We were talking about just this topic in a Book of Me chat at ScrapGirls the other night. Someone asked how to include photos of yourself if you're the one taking the pictures. My suggestions were to have other people take pictures of you, and to scrap pages ABOUT yourself (your history, your memories, your interests, etc) that don't include actual pictures of you.
Then someone asked how you get past hating the pics of yourself. I appreciated her candor - so many people feel that way. I said that sometimes you can't get "past" the feeling, at least not at first, so you scrap THROUGH it. Even though you feel selfish, scrap ANYWAY. And to remember, you're not just scrapping about yourself (which makes you feel conceited)...you're scrapping about someone's mom, someone's wife, someone's daughter...those people will enjoy reading about the memories they share with you.
THEN someone said she doesn't like photos of herself because of her weight, so she'd rather wait until she lost some weight (just like Tasra mentions in her video).

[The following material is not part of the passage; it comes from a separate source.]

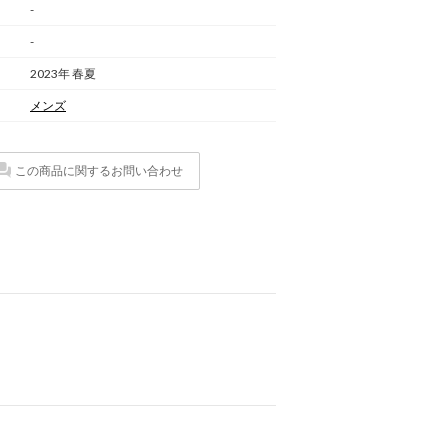
-
-
2023年 春夏
メンズ
この商品に関するお問い合わせ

But the thing with that "argument" is that even if you don't let people take pictures of you...they still know what you look like. You're not keeping your weight or your bad haircut or your whatever a "secret". The only thing you accomplish by not allowing photos of yourself is insuring that there is no record of your time with your family - what kind of accomplishment is that?

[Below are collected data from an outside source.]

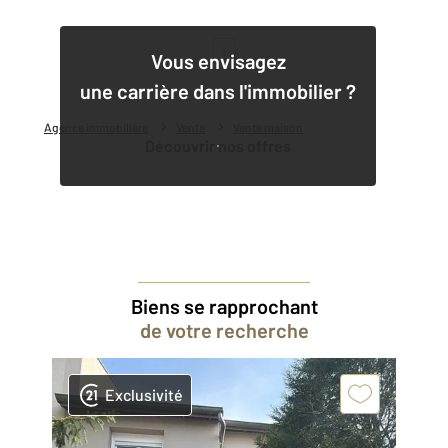
1
Vous envisagez
une carrière dans l'immobilier ?
Agence immobilière
Vente
Vente maison
Découvrir nos offres
Biens se rapprochant
de votre recherche
Exclusivité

Think about it this way... As morbid of a thought as it is - what would your kids will feel like if something happened to you, and they had no pictures of you to comfort themselves?
If something happened to your husband or your kids, you'd probably spend hours looking at pictures of them, trying to hold on to that piece of them. What will your kids have to comfort them? It just breaks my heart to think of not being around for my kids, and imagining them crying themselves to sleep with not one photo of me to help them through their grief.
But I've made sure that scenario won't come to pass by creating a Book of Me scrapbook. And that's why I wrote The Book of Me - so other women's children wouldn't have to face that. And so women would come to realize that it's ok to scrapbook about themselves.
Scrapbooking about yourself isn't selfISH -- it's selfLESS. It's offering the gift of yourself to those who need and want it most. Who else can offer that gift?